*Excerpted text*:
——

Logcheck Alert Questions

Warren Togami warren at togami.com
Tue Jun 19 23:30:19 PDT 2001


I have used portsentry and logcheck for years.  With portsentry I don't use
the automatic dropping feature because the routing chains can too easily
become cluttered on a popular web server.  I simply watch the hourly
logcheck logs, and manually drop attackers if needed.  There is little point
in dropping users on known DHCP networks (all dial ups, many DSL and cable
modems) because they can simply renew and poke your defenses again.  It
would be nice if there were an automated system that unblocks blocked
addresses several hours later, so that the iptables chains don't become
cluttered with useless rules.  Only then I would use automatic blocking.

——

*The data*:

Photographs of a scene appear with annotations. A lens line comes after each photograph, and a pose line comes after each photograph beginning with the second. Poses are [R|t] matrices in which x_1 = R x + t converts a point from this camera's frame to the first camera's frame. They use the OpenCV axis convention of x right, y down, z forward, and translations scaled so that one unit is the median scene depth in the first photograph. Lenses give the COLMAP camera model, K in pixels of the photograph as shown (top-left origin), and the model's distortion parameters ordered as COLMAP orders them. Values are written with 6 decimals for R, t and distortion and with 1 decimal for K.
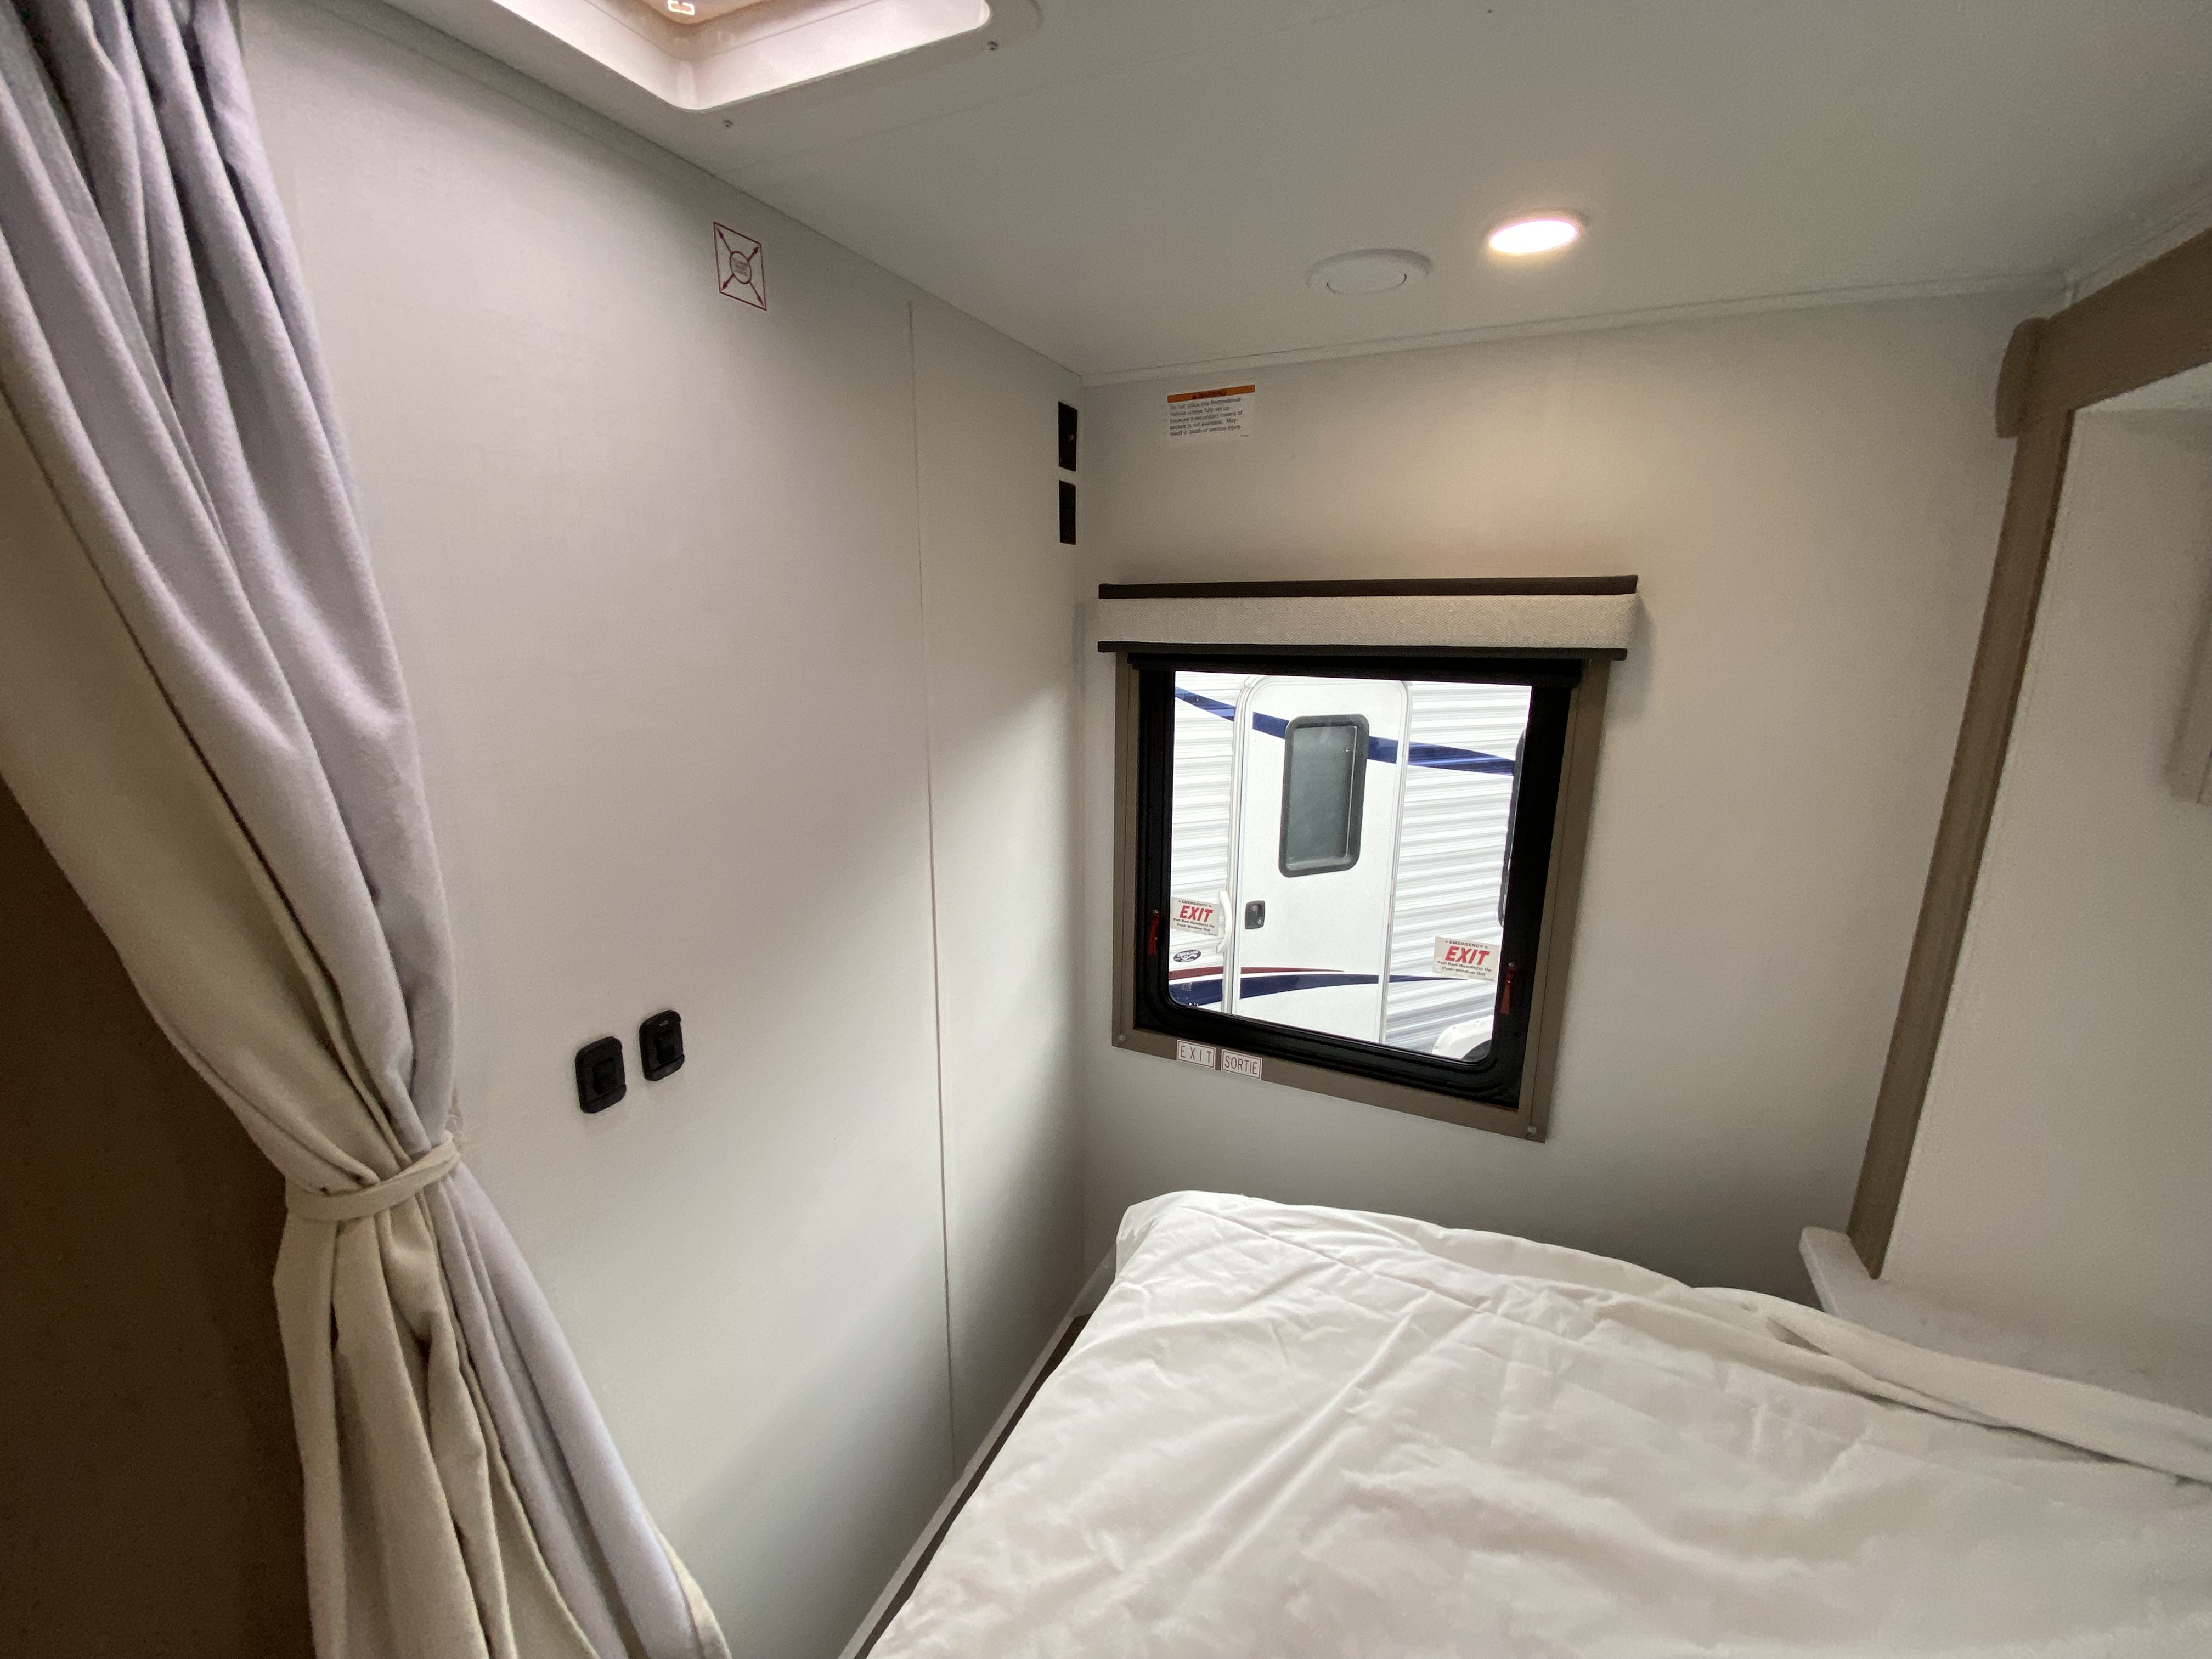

——

*Questions*:
**A.** In the logcheck alert post, what does the writer do instead of using the automatic dropping feature of portsentry?
**B.** Write out the portion of the logcheck alert post starting at "Warren Togami warren" and ending at "use automatic blocking.".

*Answers to the tasks*:
**A.** The writer watches the hourly logcheck logs and manually drops attackers if needed.

**B.**
Warren Togami warren at togami.com
Tue Jun 19 23:30:19 PDT 2001


I have used portsentry and logcheck for years.  With portsentry I don't use
the automatic dropping feature because the routing chains can too easily
become cluttered on a popular web server.  I simply watch the hourly
logcheck logs, and manually drop attackers if needed.  There is little point
in dropping users on known DHCP networks (all dial ups, many DSL and cable
modems) because they can simply renew and poke your defenses again.  It
would be nice if there were an automated system that unblocks blocked
addresses several hours later, so that the iptables chains don't become
cluttered with useless rules.  Only then I would use automatic blocking.